Life in new realities of bio, climate and other global threats, will stimulate much faster-track innovation and supporting IP systems in critically important sectors (health, education, food and energy production and distribution). Therefore, a much fiercer global competition for top disruptive (creative) talent, especially in those critically important sectors, could be expected. And it does mean the global competition of national education systems and standards. Brain drain from poorer countries could accelerate even further, while top destinations may start a radical overhaul of professional immigration policies towards substantial liberalisation.
In this context, top priority sector, where huge investment will be made after W-crisis is cybersecurity and web resilience. Internet may likely become more regionalised, more distributed and most probably space-based. Just imagine what might happen if, God forbid, there is a major technological fault or terrorist-linked lasting disruption of the global web during the life on quarantine?
Three more possible web-related changes: 1) strong growth in demand for quality and curated web content creation; 2) design and launch of top-quality distance learning systems; 3) high demand for good quality and safe online shopping and delivery services. Many, I’m sure, asked themselves a question in the present circumstances: what would it be like without Amazon, the global giant that now might very well be on even steeper curve to global dominance? But then, can the company of such critical importance remain in private hands, no matter how socially responsible these private hands are?
However, isolated life in ‘my-home-my-fortress’ also brings into light a realisation of the fact that in the post-W-crisis world, old brick-and-mortar “blue-collar” sectors and trades relating to maintenance of human dwellings and satisfaction of basic needs, including builders, plumbers, electricians, and other trades, will acquire a completely new dimension and probably will be also swept by technological and corporate change.
Another industry that may undergo a profound change through its own reinvention and maybe entirely new paradigm could be travel and tourism. Here, a sweeping ‘corporate massacre’ of unprecedented scale already has happened and is still being underway. But maybe this destruction is creative, and the sector will be reborn on the basis of advance technologies, dramatic upgrade of infrastructure (due to new health and sanitary requirements), much stricter visa and migration policies, enhanced travel security, and other limitations?
Finally, on the household level, we may probably witness a renewed thrust towards self-sustainability – at the household, family and even individual level – the phenomenon that seemed until very recently as an ‘outdated’ habit, particularly among younger generations. For instance, once technology and conditions allow, will not some metropolitan families be tempted to seriously consider home-based horticulture (production of some fruits and veggies), developing own hairdressing and beauty techniques, basic tailoring and cloth repair skills, mastering some elementary small home repairs, including computers and IT as well as other affordable DIY jobs?

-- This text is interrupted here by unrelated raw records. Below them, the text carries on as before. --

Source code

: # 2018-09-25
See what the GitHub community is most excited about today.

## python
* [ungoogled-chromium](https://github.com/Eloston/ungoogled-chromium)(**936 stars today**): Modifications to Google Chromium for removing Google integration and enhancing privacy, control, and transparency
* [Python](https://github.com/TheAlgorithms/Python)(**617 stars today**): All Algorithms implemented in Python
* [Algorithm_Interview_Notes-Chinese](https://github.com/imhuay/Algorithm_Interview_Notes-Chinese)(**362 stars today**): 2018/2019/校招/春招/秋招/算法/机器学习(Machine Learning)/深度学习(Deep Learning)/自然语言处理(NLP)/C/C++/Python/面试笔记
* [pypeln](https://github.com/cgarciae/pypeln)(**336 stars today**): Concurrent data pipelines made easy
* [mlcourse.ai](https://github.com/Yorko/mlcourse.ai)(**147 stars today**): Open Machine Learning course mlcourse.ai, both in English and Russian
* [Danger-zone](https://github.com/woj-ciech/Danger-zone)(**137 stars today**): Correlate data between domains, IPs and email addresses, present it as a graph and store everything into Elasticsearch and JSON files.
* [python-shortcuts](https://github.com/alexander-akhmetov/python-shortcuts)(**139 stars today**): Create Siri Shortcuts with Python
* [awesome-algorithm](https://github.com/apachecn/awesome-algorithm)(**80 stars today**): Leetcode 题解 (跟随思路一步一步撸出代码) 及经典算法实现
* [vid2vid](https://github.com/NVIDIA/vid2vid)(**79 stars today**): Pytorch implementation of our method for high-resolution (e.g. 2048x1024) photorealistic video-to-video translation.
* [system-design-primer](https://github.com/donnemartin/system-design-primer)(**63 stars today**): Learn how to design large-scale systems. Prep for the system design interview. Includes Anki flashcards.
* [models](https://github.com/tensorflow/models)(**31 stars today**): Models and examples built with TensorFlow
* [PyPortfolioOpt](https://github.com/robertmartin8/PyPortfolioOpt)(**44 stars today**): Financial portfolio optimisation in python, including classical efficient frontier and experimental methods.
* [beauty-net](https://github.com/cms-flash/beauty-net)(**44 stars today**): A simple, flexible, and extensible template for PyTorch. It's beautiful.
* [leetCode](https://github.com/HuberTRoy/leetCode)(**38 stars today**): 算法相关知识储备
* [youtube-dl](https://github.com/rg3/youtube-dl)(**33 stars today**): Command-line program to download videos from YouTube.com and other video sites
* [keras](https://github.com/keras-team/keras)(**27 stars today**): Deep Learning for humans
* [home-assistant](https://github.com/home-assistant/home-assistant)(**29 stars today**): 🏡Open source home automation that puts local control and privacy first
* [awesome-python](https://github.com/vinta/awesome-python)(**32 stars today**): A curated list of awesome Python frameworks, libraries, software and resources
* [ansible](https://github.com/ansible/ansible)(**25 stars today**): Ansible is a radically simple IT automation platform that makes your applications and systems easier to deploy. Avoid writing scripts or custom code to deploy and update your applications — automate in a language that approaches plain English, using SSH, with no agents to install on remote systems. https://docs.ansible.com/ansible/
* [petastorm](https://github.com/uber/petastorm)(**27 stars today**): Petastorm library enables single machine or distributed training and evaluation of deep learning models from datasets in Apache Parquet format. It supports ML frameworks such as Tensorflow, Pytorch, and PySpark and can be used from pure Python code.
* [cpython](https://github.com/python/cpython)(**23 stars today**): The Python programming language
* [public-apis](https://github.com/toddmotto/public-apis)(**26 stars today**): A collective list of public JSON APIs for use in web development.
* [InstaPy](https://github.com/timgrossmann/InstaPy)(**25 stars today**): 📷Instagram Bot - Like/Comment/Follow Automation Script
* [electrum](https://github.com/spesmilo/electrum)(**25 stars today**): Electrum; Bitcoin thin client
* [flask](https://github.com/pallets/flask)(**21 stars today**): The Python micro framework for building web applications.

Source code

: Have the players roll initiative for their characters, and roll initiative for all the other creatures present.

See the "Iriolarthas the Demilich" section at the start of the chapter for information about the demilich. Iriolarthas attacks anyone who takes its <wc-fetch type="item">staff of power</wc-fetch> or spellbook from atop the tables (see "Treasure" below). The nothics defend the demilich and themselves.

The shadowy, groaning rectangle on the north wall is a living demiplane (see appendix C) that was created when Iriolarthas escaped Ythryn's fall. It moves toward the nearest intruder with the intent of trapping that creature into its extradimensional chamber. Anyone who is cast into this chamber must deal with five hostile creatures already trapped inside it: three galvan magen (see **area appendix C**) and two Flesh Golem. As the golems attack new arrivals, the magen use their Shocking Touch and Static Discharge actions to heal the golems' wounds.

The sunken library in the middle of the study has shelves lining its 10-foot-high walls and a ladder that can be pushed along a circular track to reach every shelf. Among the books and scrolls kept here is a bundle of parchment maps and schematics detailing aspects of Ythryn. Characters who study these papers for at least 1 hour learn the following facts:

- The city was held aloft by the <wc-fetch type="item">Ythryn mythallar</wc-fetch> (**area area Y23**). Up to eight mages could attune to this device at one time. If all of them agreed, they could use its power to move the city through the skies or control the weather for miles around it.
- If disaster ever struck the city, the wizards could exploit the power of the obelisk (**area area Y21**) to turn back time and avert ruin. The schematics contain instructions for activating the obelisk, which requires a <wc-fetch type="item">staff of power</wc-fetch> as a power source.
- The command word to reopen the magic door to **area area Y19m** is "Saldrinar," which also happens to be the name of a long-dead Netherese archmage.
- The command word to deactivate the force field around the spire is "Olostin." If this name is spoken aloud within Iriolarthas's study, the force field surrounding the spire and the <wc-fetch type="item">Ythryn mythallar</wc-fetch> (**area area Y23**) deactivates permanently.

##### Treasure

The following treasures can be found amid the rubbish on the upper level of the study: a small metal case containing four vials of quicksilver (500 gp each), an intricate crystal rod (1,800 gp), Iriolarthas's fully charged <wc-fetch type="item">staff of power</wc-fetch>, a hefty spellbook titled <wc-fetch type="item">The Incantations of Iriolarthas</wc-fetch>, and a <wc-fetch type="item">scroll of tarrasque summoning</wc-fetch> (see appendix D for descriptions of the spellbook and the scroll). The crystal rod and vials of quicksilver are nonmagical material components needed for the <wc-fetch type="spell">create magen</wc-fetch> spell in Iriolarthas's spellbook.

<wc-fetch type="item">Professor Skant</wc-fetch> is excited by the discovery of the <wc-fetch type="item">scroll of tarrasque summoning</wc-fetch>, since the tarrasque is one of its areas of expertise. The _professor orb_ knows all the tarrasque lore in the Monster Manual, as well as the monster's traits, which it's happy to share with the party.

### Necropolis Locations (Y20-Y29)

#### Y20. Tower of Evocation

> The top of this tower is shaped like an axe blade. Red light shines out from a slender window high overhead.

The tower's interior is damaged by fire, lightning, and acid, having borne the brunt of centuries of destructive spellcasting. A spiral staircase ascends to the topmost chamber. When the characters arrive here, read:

Many of the above have already been in the making, one way or the other. But, despite the fact that the W-crisis has brought into the world, apart from irreplaceable massive loss of life, unprecedented destruction of economic value and massive disruption of established links, it may have also ignited ‘creative chaos’ that will bring about fundamental, if not revolutionary, economic, technological, cultural and political changes to shape the ‘brave new world’ to come.